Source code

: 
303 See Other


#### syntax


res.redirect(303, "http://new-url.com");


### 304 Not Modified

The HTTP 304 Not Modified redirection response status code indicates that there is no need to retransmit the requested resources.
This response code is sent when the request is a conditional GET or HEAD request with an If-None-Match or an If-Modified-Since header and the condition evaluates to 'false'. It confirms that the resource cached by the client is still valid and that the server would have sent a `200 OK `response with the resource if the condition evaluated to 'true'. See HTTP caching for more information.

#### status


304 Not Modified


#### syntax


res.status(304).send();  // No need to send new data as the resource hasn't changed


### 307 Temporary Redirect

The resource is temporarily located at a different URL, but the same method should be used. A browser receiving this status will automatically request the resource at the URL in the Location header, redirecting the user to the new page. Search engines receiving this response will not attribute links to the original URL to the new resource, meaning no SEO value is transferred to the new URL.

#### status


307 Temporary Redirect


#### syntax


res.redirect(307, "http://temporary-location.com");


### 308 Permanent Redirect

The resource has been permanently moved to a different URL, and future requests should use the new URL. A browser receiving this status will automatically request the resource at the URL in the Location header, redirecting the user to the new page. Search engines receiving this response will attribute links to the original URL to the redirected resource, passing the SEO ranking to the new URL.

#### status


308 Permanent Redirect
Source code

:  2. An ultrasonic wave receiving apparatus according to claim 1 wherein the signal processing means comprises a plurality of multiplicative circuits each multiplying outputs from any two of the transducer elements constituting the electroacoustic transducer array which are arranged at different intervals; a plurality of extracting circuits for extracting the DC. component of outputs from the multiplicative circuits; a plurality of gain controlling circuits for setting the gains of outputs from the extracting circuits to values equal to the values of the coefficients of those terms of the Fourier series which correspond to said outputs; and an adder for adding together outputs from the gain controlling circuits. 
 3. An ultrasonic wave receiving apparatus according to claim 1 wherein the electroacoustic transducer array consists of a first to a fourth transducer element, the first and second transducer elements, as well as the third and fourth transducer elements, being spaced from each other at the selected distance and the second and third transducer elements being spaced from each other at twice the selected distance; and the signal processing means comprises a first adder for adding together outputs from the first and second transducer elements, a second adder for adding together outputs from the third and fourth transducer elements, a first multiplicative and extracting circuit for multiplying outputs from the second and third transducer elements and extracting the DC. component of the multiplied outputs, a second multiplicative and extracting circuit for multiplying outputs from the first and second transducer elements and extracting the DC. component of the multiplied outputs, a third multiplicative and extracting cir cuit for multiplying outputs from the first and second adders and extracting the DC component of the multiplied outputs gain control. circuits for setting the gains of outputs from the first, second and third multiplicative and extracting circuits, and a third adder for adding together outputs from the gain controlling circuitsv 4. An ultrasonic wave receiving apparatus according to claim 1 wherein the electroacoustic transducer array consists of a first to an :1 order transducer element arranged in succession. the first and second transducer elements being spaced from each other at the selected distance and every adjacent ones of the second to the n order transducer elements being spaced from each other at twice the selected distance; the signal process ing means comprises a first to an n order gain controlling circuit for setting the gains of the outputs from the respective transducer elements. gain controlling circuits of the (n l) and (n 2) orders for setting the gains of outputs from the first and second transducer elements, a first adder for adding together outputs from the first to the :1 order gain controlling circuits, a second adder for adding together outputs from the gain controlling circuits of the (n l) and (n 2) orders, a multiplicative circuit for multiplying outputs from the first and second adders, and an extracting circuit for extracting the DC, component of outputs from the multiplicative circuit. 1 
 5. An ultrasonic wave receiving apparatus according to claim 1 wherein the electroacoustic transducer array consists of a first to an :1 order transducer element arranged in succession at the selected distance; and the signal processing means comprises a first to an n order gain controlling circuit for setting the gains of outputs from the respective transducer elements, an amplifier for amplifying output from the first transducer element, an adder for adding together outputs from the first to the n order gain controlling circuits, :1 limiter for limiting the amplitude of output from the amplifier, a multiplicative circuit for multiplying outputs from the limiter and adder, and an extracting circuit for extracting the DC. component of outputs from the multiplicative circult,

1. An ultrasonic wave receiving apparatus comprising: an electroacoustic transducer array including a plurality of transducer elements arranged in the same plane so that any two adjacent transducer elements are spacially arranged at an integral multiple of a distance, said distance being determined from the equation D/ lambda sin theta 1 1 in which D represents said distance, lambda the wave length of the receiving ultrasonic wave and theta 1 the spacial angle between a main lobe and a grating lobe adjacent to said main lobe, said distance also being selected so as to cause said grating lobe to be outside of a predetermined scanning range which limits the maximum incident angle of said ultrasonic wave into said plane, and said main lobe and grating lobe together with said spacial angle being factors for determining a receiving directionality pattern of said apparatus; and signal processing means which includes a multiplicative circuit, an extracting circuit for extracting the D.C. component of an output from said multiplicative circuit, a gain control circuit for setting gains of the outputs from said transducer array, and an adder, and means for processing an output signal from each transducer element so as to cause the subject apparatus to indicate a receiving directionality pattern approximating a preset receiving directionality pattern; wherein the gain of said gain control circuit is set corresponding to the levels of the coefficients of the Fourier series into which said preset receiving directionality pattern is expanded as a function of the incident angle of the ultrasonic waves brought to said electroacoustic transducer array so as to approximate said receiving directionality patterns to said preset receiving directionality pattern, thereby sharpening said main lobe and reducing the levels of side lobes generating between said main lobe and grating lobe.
---
Look through the entries above, and wherever a line holds the string "need", copy it.

The HTTP 304 Not Modified redirection response status code indicates that there is no need to retransmit the requested resources.
res.status(304).send();  // No need to send new data as the resource hasn't changed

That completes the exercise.